O jardim das delícias onde a beleza nasce da escuridão

Publicado a

Jacob van Eyck terá composto a Doen Daphne d’over Maeght (eu já me debruço sobre o significado desta lista de palavras holandesas, não se preocupem) no início do século XVII. Ouço-a como uma das melodias mais bonitas e com maior potencial virtuoso da história da música europeia, mas parece-me que também é um profundo exercício de hedonismo, tanto para quem a ouve, como para quem a toca e, a limite, para quem a compôs. Esta é a história de quem transferiu a beleza dos olhos para os ouvidos, por não a poder ver.

Antes de começar a contar esta história, quero advertir que será altamente especulativa da minha parte, porque nasci no final da década de 70 do século XX, enquanto van Eyck nasceu na última década do século XVI. Parecendo que não, e apesar de todos os esforços de historiadores, musicólogos e apreciadores de beleza, esta distância cronológica condiciona o rigor, até porque quero mesmo ser afetado pelas minhas emoções e quero que quem me lê faça o mesmo com as suas, num turbilhão.

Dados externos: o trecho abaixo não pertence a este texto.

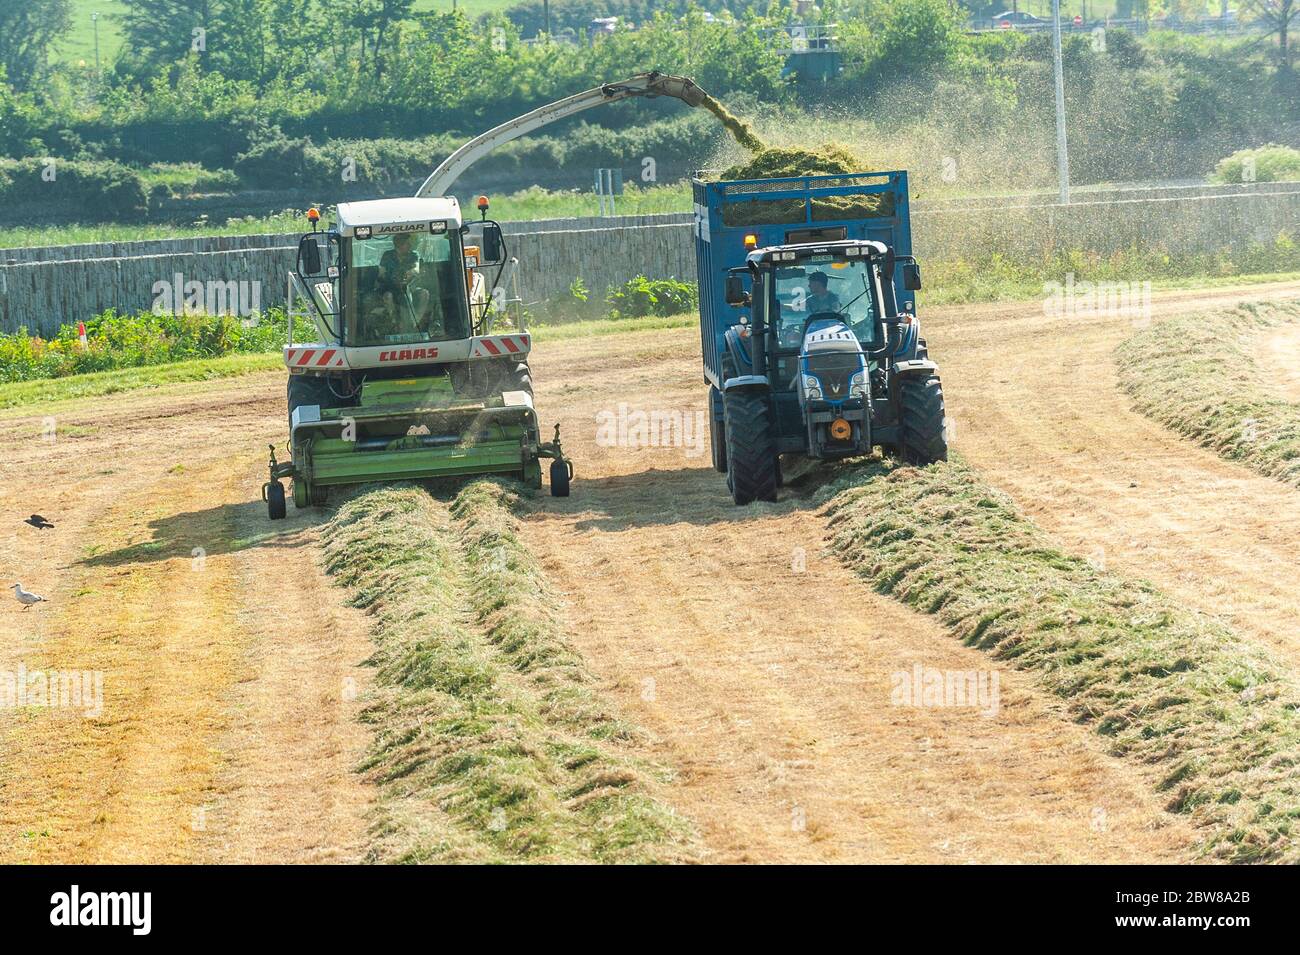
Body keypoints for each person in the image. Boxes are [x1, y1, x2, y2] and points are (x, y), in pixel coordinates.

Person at [377, 232, 431, 330]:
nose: (410, 245)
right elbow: (381, 272)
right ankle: (393, 322)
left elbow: (415, 270)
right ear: (399, 244)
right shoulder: (387, 255)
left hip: (409, 286)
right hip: (390, 287)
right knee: (388, 296)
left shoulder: (414, 255)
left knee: (424, 293)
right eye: (407, 243)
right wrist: (389, 279)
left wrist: (407, 275)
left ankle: (415, 322)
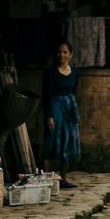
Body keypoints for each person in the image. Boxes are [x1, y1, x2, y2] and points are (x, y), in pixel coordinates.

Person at [43, 43, 80, 188]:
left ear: (70, 54)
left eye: (65, 52)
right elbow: (46, 95)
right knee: (51, 142)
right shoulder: (50, 72)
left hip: (70, 109)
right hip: (55, 108)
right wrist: (49, 116)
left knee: (69, 142)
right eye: (59, 52)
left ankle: (63, 178)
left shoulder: (75, 72)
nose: (62, 55)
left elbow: (74, 90)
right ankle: (46, 179)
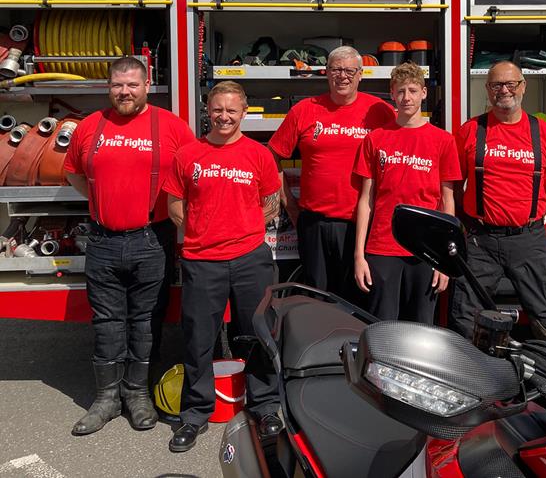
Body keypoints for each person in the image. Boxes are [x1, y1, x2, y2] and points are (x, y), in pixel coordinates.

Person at [64, 56, 195, 436]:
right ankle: (106, 398)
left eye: (132, 85)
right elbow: (73, 171)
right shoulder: (90, 127)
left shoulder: (170, 126)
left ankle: (137, 393)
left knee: (145, 321)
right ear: (109, 87)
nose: (125, 92)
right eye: (118, 85)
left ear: (147, 84)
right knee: (106, 323)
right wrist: (102, 199)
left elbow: (191, 172)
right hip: (103, 240)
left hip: (152, 239)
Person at [164, 81, 282, 452]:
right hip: (202, 260)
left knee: (258, 334)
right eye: (218, 109)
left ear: (244, 112)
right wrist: (206, 231)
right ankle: (196, 414)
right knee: (199, 339)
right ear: (208, 111)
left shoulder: (259, 155)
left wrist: (241, 228)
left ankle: (266, 406)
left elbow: (272, 201)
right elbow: (174, 207)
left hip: (251, 258)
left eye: (232, 110)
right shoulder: (187, 155)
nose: (224, 116)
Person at [449, 61, 546, 342]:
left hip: (529, 239)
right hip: (481, 241)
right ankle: (469, 378)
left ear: (523, 87)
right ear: (488, 90)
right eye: (496, 85)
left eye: (510, 84)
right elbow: (454, 186)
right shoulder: (470, 131)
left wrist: (528, 216)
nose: (504, 90)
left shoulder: (543, 133)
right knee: (465, 316)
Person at [268, 46, 395, 300]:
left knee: (358, 296)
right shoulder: (304, 110)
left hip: (362, 225)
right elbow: (271, 156)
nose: (343, 76)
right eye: (336, 69)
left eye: (350, 70)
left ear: (361, 74)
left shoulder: (379, 111)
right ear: (326, 73)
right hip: (315, 222)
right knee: (316, 297)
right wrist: (288, 203)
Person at [353, 62, 462, 323]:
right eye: (400, 91)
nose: (407, 98)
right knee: (382, 327)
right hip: (382, 248)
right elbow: (366, 199)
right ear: (392, 94)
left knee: (421, 329)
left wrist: (445, 260)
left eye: (413, 90)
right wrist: (359, 254)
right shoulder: (375, 139)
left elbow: (448, 202)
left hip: (425, 250)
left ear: (424, 93)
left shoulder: (442, 140)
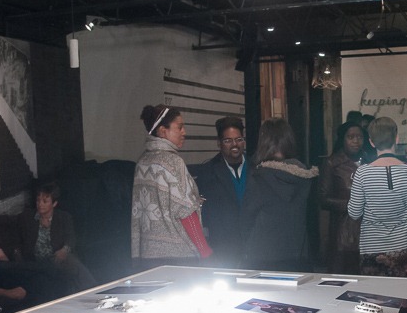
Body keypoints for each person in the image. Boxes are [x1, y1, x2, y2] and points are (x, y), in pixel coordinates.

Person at [131, 104, 212, 269]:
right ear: (163, 131)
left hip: (148, 256)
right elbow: (185, 211)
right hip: (179, 256)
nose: (184, 132)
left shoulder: (142, 162)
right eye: (179, 127)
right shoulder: (174, 162)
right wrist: (205, 251)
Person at [241, 118, 318, 271]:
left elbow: (246, 218)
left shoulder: (259, 176)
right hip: (298, 255)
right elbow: (311, 220)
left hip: (262, 256)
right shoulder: (305, 176)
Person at [348, 117, 407, 277]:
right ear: (396, 138)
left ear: (371, 142)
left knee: (374, 291)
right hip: (403, 242)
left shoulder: (362, 173)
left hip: (372, 245)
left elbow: (354, 213)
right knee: (406, 290)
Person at [16, 182, 96, 292]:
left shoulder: (63, 217)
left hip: (56, 257)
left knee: (72, 264)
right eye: (38, 201)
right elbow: (10, 221)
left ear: (54, 203)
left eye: (45, 201)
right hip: (36, 260)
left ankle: (93, 290)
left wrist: (64, 250)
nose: (40, 204)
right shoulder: (28, 216)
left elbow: (71, 238)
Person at [191, 116, 249, 267]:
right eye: (228, 140)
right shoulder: (208, 172)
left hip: (254, 248)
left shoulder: (256, 169)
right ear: (219, 143)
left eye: (239, 139)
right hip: (223, 252)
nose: (234, 144)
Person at [320, 121, 366, 273]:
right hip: (344, 231)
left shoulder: (369, 161)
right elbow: (323, 199)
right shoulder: (332, 163)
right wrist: (352, 205)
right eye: (351, 137)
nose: (356, 141)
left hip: (368, 231)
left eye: (359, 137)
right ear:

Jacob van Eyck nasceu cego, aproximadamente em 1590, talvez em Haia (é o maior rigor histórico que consigo convocar neste momento, mas sem certeza absoluta). Sabe-se que viveu nas cidades de Heusden e Bergen op Zoom, para além de ter trabalhado em Utrecht, como especialista em afinação de carrilhões. Era, portanto, alguém que sabia mesmo muito sobre sinos. Desenvolveu uma série de teorias matemáticas sobre frequências em torno destes idiofones (instrumentos cujo corpo vibra, sem qualquer tipo de membrana ou corda esticada) mais ou menos cónicos. Seja como for, ainda que esta seja uma parte fundamental da vida de van Eyck, não é a que mais me move.

O músico compôs pelo menos centena e meia de melodias, com variações conexas, que seriam fixadas num livro, publicado em 1644, cujo nome derrete qualquer icebergue da alma (num exercício anímico muito ousado, vá): Der Fluyten Lust-Hof, que numa tradução livre para português é algo como O Jardim das Delícias das Flautas. Algumas melodias terão sido inspiradas ou adaptadas do cancioneiro popular dos Países Baixos.

Sublinho que Jacob van Eyck era cego. Sabe-se que alguém escrevia ou anotava o que ele tocava, ainda que ele próprio fosse bastante proficiente para o fazer. E é aqui que entra a Daphne. É o título de uma das melodias do tal jardim das delícias.

Doen Daphne d’over Maeght, numa tradução incrivelmente livre do holandês, é algo como A bela ajudante Daphne. Maeght pode ser um nome de família, mas tem uma raiz etimológica francesa numa palavra que significa ajudante. Mas esta é a história que quero contar e vou optar por seguir esta teoria.

Foto: Vítor Moita Cordeiro

Começa em Ré. Uma semínima. E acaba numa mínima, no mesmo tom. Pelo meio é uma explosão de várias coisas, todas bonitas.

Imagino que, tendo van Eyck nascido num meio nobre, lhe tenha sido atribuída uma ajudante, chamada Daphne, que ele nunca viu. Se ele conseguiu aprimorar a afinação de algo tão bruto como um sino, imagino-o a ouvir cada detalhe da voz da Daphne e a desenhá-la na escuridão. As linhas são figuras rítmicas, frequências e timbres. E ar, apenas, que assume todas as formas do mundo através das flautas renascentistas.

Não sei se Daphne ajudou Jacob van Eyck. E, se o fez, não sei como terá sido. Lavou roupa? Preparou refeições? Plantou legumes? Agarrava num braço do compositor e levava-o a dar passeios? Será que Daphne existiu? Será que era musa de outra pessoa, que van Eyck, numa sanha invejosa, tomou para si? Não creio que haja respostas, mas também não as quero para mim. A ‘minha’ (dele) Daphne vive naquela melodia e naquelas variações. E dança, colhe flores, faz festas a gatos, tem cabelo ondulado, castanho ou azul, com raios dourados, tem olhos verdes e castanhos e cinzentos e usa roupas pesadas, talvez feitas numa versão holandesa do nosso burel. A cor da pele é qualquer uma, mesmo que houvesse uma predominância tonal nos Países Baixos do início do século XVII. A Daphne é uma súmula de todas as mulheres e não é nenhuma delas. Foi escrita com música através da escuridão e é imortal. Ouçam-na, por favor, seja tocada por François Lazarevitch, Frans Brüggen, Sarah Jeffery, Lucie Horsch ou Hester Groenleer. A Daphne existe.